„Sparauflagen werden nicht erwirtschaftet“

■ Interview mit Wissenschaftssenator Manfred Erhardt (CDU) zur Uni-Situation

taz: Die FU, die TU und die Humboldt-Uni sollen im kommenden Jahr 137 Millionen und 1996 158 Millionen Mark einsparen. So sieht es der Doppelhaushalt vor, der vom Parlament gestern verabschiedet worden ist. Das sind mehr Einsparungen als der Hochschulstrukturplan vorsieht – der soll den Uni-Etat bis zum Jahr 2003 um 130 Millionen Mark reduzieren. Bis zum 31. März 1995 sollen Sie dem Hauptausschuß eine Liste mit Einsparvorschlägen vorlegen. Schaffen Sie das?

Manfred Erhardt: So schlimm, wie Sie es formuliert haben, kommt es nicht. Es gibt eine Absprache sowohl mit Finanzsenator Pieroth als auch mit den Koalitionsfraktionen, daß wir nicht den Betrag von 137 Millionen und 158 Millionen Mark in den beiden kommenden Jahren zu erwirtschaften haben. Wir sind verpflichtet, in diesem Rahmen Strukturentscheidungen zu treffen, die bis ins Jahr 2003 den Betrag von 158 Millionen Mark ergeben.

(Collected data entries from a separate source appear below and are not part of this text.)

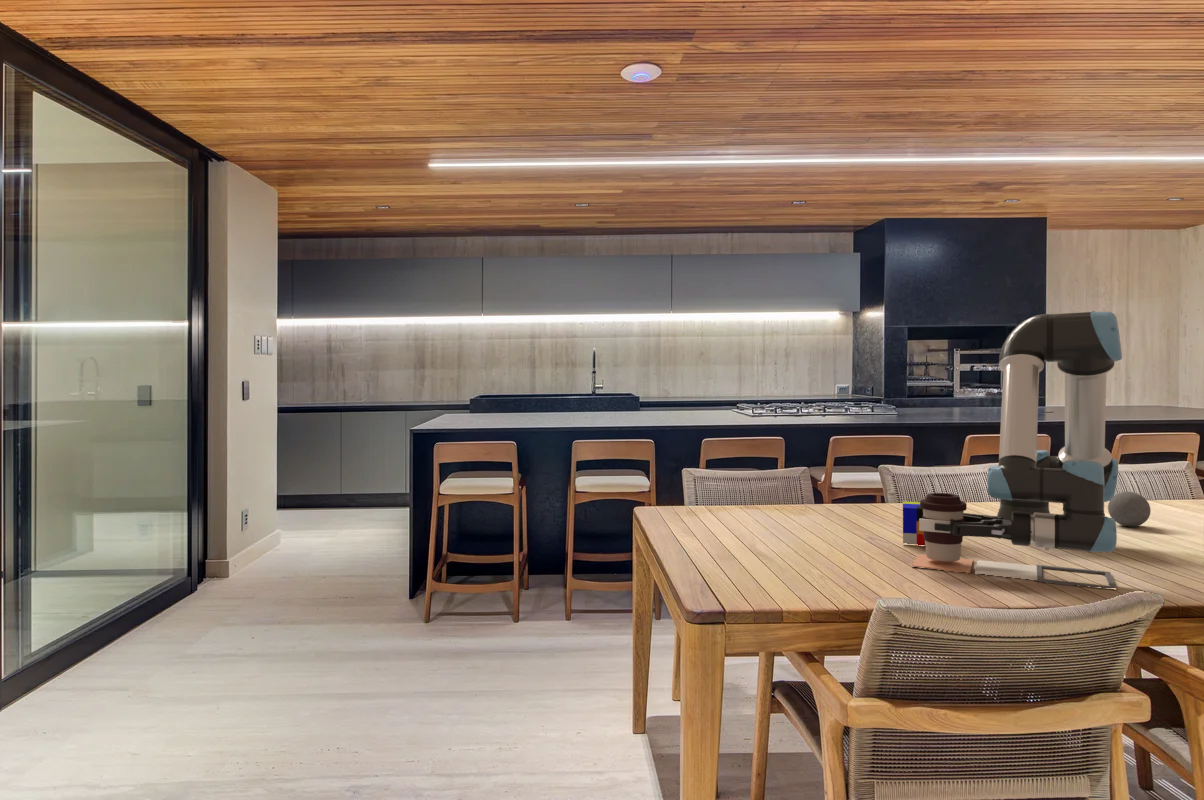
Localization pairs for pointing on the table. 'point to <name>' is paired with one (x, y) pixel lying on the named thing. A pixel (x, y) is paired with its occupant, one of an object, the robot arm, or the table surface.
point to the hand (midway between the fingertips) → (921, 520)
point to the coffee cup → (946, 509)
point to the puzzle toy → (912, 523)
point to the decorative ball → (1129, 509)
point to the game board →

Wenn die pauschalen Minderausgaben erst bis zum Jahr 2003 erbracht werden sollen, braucht denn dann 1995 und 1996 tatsächlich kein Pfennig gespart zu werden?

Der Finanzsenator weiß, daß es nicht darum geht, den Betrag in einer bestimmten Größenordnung schon im kommenden Jahr zu erwirtschaften. Ihm kommt es darauf an, jetzt die Strukturentscheidungen zu fällen. Bis zu 90 Millionen Mark sollen dabei auf die Hochschulmedizin entfallen.

Ist der Doppelhaushalt nur Makulatur, oder müssen die Millionenbeträge woanders eingespart werden, wenn es bei den Unis nicht möglich ist?

Die 158-Millionen-Mark-Sparauflage wird nicht erwirtschaftet werden. Das Parlament wird darauf insistieren, daß entsprechende Entscheidungen in dieser Größenordnung getroffen werden. Wenn ich heute einen Studiengang einstelle, bedeutet dies keine sofortige Kosteneinsparung. Schließlich hat jeder Student die Garantie, an dem Ort, an dem er begonnen hat, zu Ende zu studieren.

Wie sollen die strukturellen Einsparungen aussehen?

Ich werde in der Koalitionsrunde meine Vorschläge mündlich vortragen und auf Konsens abklopfen.

Geht es dabei nur um Streichung von Studiengängen, die an mehreren Unis gleichzeitig angeboten werden, und um Personalabbau?

Es fallen nicht nur Personalausgaben weg, sondern auch Betriebskosten, Bibliotheksmittel und Investitionen.

Der Hochschulstrukturplan hat zur Folge, daß von 115.000 ausfinanzierten Studienplätzen bis zum Jahr 2003 15.000 wegfallen. Da werden aber nur 135 Millionen Mark gespart. Werden die pauschalen Minderausgaben zu Folge haben, daß weitere 15.000 oder mehr Studienplätze gestrichen werden?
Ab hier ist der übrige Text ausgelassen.